Skip to content

Testing & Benchmarks

This page documents how to validate correctness and performance.

Test layers

1) Python tests (primary user-surface validation)

Location: - tests/python/

These tests validate: - top-level pycauset.* API behavior, - interoperability (NumPy integration), - storage/persistence behavior, - GPU feature gating, - out-of-core behaviors.

2) C++ unit tests (engine invariants)

Location: - tests/*.cpp

These tests validate: - memory governor behavior, - I/O accelerator behavior, - core matrix invariants.

Benchmarks

Location: - benchmarks/

Benchmarks exist to compare: - PyCauset vs NumPy for in-memory matrices, - direct vs streaming paths, - CPU vs GPU paths.
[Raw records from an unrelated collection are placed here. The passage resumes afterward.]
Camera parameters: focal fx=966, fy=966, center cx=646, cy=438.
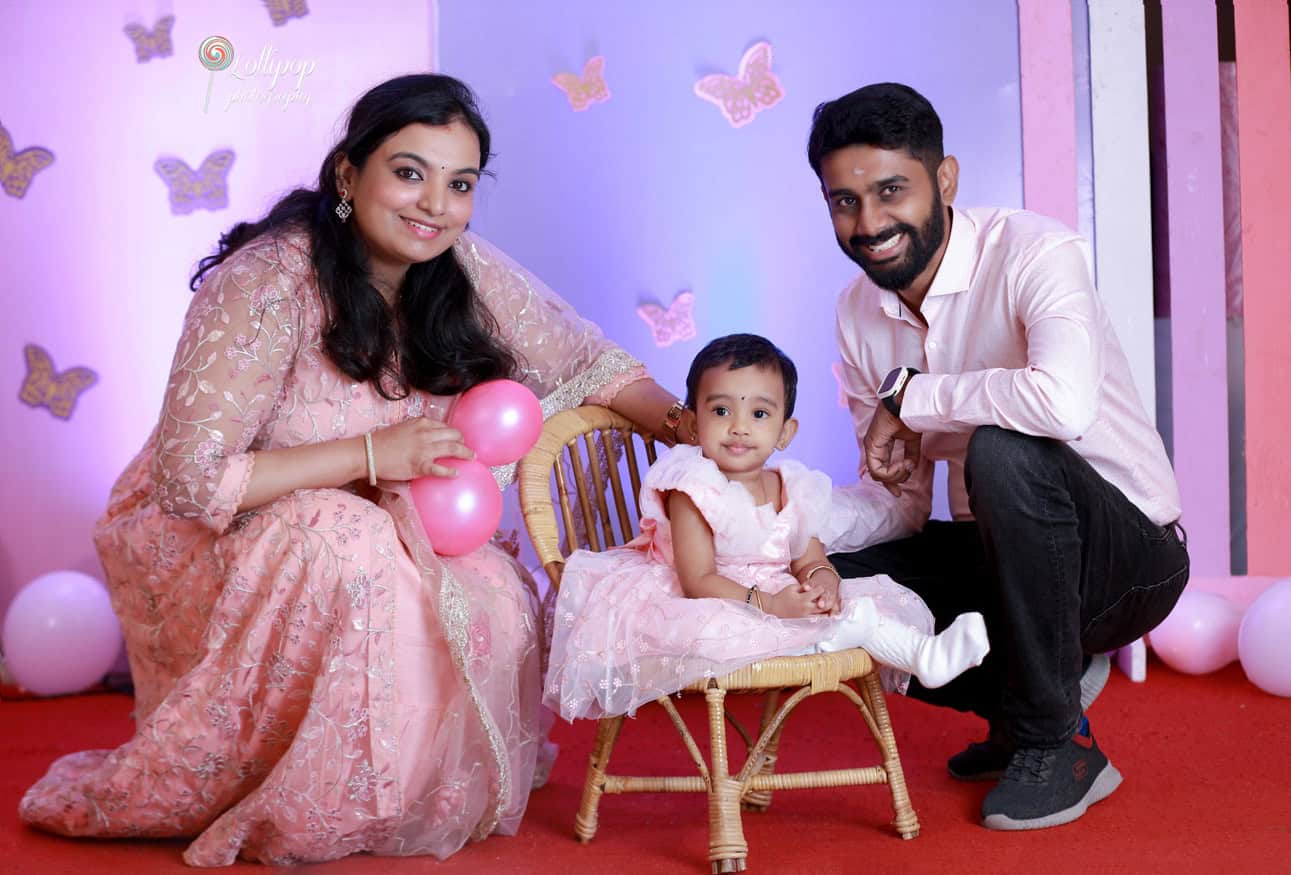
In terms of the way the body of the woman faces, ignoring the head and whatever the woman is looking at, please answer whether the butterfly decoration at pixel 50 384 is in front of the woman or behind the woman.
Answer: behind

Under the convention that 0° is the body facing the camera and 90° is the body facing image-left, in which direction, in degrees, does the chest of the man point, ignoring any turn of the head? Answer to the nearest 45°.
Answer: approximately 45°

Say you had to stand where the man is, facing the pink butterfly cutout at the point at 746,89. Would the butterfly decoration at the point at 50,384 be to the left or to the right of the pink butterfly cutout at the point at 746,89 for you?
left

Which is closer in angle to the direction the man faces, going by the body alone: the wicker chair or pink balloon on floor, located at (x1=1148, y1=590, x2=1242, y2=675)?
the wicker chair

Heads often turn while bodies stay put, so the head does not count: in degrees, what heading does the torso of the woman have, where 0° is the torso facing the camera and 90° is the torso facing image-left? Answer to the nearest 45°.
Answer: approximately 315°

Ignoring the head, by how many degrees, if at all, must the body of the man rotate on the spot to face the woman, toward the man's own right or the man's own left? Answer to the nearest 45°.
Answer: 0° — they already face them

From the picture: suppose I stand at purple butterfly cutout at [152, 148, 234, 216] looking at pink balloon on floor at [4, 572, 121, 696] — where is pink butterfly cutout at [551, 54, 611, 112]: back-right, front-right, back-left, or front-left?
back-left
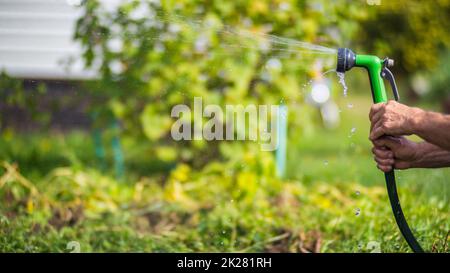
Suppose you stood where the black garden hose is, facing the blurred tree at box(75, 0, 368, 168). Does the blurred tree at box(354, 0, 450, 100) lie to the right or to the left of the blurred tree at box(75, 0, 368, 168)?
right

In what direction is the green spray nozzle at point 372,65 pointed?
to the viewer's left

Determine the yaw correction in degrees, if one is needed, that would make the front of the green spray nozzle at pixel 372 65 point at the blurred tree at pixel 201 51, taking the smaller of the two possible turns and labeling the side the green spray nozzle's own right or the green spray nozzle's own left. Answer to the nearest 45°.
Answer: approximately 45° to the green spray nozzle's own right

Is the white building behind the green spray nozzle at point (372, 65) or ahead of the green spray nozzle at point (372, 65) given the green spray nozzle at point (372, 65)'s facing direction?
ahead

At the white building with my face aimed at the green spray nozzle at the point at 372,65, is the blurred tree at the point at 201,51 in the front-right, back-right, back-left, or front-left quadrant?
front-left

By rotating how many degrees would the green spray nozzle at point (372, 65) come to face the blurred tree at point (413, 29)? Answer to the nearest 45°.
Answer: approximately 90° to its right

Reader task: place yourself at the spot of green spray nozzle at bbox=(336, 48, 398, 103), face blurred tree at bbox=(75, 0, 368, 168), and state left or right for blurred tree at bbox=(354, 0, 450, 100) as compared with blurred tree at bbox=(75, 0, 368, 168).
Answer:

Key harnesses: - benchmarks/benchmark_numpy_parity.py: Critical. Measures 1:1 throughput vs NumPy for import/export gates. - benchmarks/benchmark_io_smoke.py: Measures basic save/load wall time and MB/s.

Recommended baseline: - run the “CPU vs NumPy” benchmark suite after solver changes.

Protocol

  • Correctness first: tests must pass before trusting benchmarks.
  • Benchmarks should be run with stable conditions:
  • consistent seeds,
  • clear dtype,
  • documented hardware.

The authoritative checklist for dtype/op coverage and readiness gates is:

  • documentation/internals/plans/SUPPORT_READINESS_FRAMEWORK.md

When a checklist item changes status: - ensure a corresponding test exists (or is added), - ensure a benchmark script exists (or is updated).
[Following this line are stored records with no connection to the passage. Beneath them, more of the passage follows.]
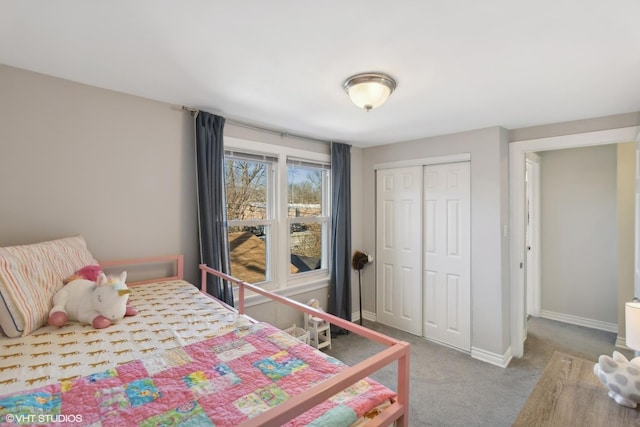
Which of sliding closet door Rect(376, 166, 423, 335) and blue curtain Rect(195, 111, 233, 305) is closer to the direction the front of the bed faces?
the sliding closet door

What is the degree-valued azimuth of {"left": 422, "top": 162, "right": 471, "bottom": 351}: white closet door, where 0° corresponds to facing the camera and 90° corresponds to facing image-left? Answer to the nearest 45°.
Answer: approximately 45°

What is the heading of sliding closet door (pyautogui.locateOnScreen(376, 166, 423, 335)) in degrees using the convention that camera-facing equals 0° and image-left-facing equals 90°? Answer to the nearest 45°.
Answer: approximately 45°

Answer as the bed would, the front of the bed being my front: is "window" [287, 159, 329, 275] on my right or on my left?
on my left
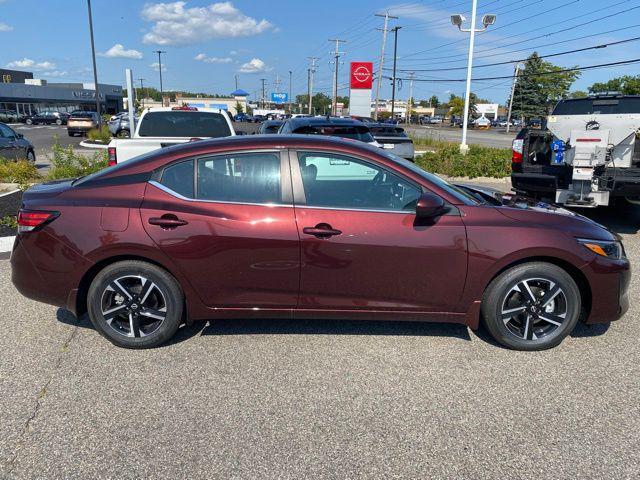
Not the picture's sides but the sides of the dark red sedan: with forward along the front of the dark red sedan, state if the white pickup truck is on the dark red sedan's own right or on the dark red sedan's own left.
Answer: on the dark red sedan's own left

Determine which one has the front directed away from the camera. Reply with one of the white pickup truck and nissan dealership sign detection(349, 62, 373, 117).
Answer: the white pickup truck

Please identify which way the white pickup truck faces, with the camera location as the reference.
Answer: facing away from the viewer

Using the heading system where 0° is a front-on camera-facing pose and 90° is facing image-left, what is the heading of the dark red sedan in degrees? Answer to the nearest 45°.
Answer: approximately 270°

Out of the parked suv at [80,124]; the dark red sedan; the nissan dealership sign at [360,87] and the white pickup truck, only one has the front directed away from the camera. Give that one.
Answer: the white pickup truck

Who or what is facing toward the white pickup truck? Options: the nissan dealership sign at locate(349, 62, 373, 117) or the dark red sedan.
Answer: the nissan dealership sign

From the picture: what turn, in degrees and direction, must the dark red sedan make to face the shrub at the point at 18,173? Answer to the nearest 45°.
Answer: approximately 135° to its left

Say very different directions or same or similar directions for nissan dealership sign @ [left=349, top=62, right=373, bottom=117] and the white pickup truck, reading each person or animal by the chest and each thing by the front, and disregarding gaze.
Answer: very different directions

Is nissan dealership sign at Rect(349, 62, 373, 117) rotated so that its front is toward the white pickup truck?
yes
3) Safety Tests (R1_SAFETY)

Location: - tests/python/test_safety.py (Basic smoke tests) - tests/python/test_r1_safety_comprehensive.py (Extensive stress/fuzzing suite)
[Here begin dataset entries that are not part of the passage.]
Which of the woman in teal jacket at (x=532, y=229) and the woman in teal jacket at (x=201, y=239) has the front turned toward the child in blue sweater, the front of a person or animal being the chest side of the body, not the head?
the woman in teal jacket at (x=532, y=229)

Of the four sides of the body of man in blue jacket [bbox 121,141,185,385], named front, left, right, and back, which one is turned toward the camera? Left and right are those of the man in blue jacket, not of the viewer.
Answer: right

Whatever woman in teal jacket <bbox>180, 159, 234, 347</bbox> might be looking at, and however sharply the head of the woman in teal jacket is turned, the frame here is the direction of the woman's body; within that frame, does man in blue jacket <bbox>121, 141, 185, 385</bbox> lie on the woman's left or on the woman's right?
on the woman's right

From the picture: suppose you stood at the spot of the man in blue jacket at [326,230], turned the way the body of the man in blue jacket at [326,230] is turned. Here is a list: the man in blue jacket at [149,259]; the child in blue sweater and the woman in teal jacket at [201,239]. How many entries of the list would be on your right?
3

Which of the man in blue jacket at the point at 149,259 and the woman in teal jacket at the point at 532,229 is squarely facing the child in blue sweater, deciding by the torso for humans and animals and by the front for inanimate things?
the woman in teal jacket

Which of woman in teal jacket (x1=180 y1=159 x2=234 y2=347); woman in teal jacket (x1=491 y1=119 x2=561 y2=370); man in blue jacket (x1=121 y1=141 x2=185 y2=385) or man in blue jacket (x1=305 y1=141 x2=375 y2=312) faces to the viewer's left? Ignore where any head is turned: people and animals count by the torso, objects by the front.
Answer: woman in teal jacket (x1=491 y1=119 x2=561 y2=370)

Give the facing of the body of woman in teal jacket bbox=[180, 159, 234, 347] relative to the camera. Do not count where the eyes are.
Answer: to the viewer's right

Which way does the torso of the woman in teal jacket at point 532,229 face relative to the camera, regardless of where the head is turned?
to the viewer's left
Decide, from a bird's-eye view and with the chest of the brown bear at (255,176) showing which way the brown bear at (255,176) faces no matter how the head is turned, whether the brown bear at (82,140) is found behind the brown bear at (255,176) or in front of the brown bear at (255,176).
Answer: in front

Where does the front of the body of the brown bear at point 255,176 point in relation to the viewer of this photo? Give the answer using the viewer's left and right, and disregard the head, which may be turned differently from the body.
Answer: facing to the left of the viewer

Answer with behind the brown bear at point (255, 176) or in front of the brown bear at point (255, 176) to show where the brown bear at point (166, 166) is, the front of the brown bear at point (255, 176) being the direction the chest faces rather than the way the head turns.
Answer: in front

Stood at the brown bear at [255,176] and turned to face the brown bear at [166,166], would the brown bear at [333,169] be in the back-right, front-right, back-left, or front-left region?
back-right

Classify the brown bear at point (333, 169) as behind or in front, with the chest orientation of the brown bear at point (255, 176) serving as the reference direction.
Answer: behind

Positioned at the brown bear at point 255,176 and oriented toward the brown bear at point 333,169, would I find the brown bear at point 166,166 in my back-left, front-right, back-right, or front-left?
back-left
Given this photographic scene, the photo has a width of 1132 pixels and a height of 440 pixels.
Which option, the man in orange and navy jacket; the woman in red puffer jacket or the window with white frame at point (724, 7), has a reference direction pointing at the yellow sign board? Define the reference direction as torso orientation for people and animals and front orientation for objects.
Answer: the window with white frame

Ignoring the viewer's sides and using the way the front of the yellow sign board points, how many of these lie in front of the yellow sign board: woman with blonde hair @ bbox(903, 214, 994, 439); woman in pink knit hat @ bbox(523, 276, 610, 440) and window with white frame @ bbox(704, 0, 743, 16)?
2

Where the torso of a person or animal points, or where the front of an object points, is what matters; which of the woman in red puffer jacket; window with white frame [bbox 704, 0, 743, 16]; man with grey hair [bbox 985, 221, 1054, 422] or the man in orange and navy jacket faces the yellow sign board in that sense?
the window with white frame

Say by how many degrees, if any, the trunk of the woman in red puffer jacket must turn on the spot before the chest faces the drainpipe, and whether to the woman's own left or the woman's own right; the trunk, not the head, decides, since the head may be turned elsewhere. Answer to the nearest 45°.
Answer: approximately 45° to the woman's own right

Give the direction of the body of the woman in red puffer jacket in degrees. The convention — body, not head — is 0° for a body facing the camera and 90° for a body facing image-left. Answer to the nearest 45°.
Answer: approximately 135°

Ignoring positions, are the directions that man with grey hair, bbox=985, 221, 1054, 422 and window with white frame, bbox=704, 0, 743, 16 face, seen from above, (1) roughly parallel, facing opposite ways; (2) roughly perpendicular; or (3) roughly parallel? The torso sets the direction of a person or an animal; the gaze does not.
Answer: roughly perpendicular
These tests validate: - Corrupt Load: Ensuring pc.load() rejects files with invalid headers or magic bytes (Fuzzing 50+ iterations). - Spill Integrity: Verifying that internal .tmp files (with Simple Headers) are read correctly. - Leak Detection: Verifying that large alloc/free cycles do not cause OOM (validating OfferVirtualMemory logic). - Concurrency: Threaded I/O stress testing to ensure thread-safety of file operations. - Persistence: Verifying physical disk writes via explicit flush checks.